(Daftar Kegiatan)
(a) Menurut Dr. Dwi Purnomo dalam teks tentang KDKMP, KDKMP harus melalui sejumlah tahapan untuk menuju koperasi bankable. Tuliskan semua tahapan itu.
(b) Cetak bagian teks tentang KDKMP yang diawali dengan "Sebagai bukti nyata" dan berlanjut sampai "mengelola dana tersebut.".

(Teks yang Diberikan)
# # #

Niken menekankan pesan kunci yang disampaikan para narasumber bahwa penguatan KDKMP perlu didukung melalui tata kelola yang baik, penguatan kelembagaan, serta komitmen dan konsistensi dalam menjalankan usaha.
“Selain itu, koperasi juga perlu meningkatkan kapasitas manajemen, legalitas, dan kualitas pengelolaan usaha agar mampu beradaptasi dengan tantangan dan perkembangan pasar. Pembiayaan ditempatkan sebagai faktor pendukung untuk mendorong koperasi berkembang secara sehat, berkelanjutan, dan memiliki daya saing yang lebih kuat,” ucap Niken.
Dalam kesempatan yang sama, Kepala Dinas Koperasi dan UKM Provinsi Jawa Tengah, Eddy Sulistiyo Bramiyanto, memaparkan perkembangan signifikan koperasi di wilayahnya. Hingga saat ini, telah terbentuk 8.523 KDKMP di Jawa Tengah, di mana sebanyak 2.462 gerai di antaranya sudah terbangun 100%.
Dosen Fakultas Teknologi Pertanian Universitas Padjajaran, Dr. Dwi Purnomo, mengungkapkan terdapat delapan tahapan yang harus dilalui KDKMP untuk menuju koperasi bankable, mulai dari legalitas dan identitas, pemetaan potensi desa, model bisnis, tata kelola, data dan keuangan, eksekusi strategi, akses pembiayaan hingga keberlanjutan.
Sebagai bukti nyata keberhasilan skema alternatif, Ketua Koperasi Serba Usaha (KSU) Swaloka, Drs. Yoseph Cahyono, membagikan pengalaman koperasinya dalam mengelola modal penyertaan yang mencapai Rp430,7 juta sejak tahun 2003.
Menurut Yoseph, transparansi adalah fondasi utama dalam mengelola dana tersebut.

# # #

(Data yang Ditampilkan)
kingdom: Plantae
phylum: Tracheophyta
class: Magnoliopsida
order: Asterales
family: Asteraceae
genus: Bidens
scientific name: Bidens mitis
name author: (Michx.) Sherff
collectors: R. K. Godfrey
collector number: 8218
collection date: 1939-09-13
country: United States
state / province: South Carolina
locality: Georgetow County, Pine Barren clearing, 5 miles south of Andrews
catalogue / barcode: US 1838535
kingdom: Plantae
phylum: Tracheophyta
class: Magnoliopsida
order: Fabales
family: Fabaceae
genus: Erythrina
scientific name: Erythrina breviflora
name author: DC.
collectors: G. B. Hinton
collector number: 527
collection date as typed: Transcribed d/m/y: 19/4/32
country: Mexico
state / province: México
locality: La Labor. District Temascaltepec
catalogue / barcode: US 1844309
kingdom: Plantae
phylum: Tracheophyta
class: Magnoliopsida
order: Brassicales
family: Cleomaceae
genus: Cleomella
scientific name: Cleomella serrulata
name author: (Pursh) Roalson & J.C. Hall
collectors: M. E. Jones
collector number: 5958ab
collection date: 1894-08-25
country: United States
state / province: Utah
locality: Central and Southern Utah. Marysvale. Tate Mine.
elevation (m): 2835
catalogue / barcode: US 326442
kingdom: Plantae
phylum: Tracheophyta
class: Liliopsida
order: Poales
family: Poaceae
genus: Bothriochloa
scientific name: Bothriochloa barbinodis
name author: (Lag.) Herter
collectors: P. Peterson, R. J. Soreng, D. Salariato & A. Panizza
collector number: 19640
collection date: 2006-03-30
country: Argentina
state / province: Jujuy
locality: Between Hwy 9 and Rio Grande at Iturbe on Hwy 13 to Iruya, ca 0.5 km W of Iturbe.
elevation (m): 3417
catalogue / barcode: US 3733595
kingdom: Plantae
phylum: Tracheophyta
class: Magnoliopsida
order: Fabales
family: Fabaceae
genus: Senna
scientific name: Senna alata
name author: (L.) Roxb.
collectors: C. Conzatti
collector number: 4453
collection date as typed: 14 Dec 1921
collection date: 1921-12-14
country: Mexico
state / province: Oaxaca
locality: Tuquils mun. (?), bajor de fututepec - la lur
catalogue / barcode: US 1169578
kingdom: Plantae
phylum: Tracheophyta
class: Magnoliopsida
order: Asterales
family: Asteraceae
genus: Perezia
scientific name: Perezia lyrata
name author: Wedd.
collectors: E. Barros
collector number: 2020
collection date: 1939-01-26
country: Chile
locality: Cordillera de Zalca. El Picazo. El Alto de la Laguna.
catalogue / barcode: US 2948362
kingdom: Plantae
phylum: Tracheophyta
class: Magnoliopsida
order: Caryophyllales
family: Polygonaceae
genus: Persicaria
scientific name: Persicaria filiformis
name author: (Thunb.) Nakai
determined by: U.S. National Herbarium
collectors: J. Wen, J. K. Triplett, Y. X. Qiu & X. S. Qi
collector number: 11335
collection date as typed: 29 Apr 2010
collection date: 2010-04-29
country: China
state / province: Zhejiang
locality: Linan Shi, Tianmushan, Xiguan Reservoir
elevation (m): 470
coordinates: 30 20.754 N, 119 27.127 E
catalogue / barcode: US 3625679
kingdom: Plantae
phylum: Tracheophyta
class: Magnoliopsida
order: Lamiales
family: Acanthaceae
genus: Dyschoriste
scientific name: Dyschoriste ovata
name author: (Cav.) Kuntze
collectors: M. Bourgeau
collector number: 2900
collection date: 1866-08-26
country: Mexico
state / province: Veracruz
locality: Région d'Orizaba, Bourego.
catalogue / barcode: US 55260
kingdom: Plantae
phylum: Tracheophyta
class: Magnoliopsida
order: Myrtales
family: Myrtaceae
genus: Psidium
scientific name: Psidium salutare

# # #

(Jawaban Soal)
(a)
1. Legalitas dan identitas
2. Pemetaan potensi desa
3. Model bisnis
4. Tata kelola
5. Data dan keuangan
6. Eksekusi strategi
7. Akses pembiayaan
8. Keberlanjutan

(b)
Sebagai bukti nyata keberhasilan skema alternatif, Ketua Koperasi Serba Usaha (KSU) Swaloka, Drs. Yoseph Cahyono, membagikan pengalaman koperasinya dalam mengelola modal penyertaan yang mencapai Rp430,7 juta sejak tahun 2003.
Menurut Yoseph, transparansi adalah fondasi utama dalam mengelola dana tersebut.